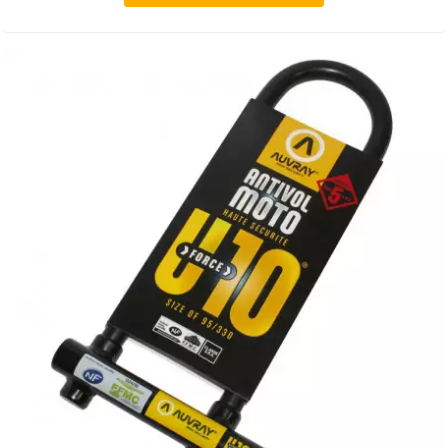
GLOBAL RACING OIL
GS27
GTR
GUILERA
GURTNER
h
HEIDENAU
HEVIK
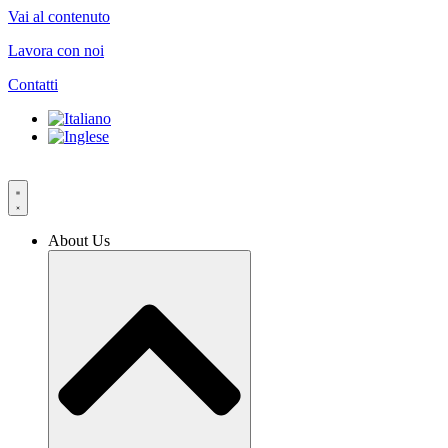
Vai al contenuto
Lavora con noi
Contatti
About Us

__________

THE PROBLEM:
Copy every line of the listing above exactly. Leave each picture out.

YOUR RESPONSE:
GLOBAL RACING OIL
GS27
GTR
GUILERA
GURTNER
h
HEIDENAU
HEVIK
Vai al contenuto
Lavora con noi
Contatti
About Us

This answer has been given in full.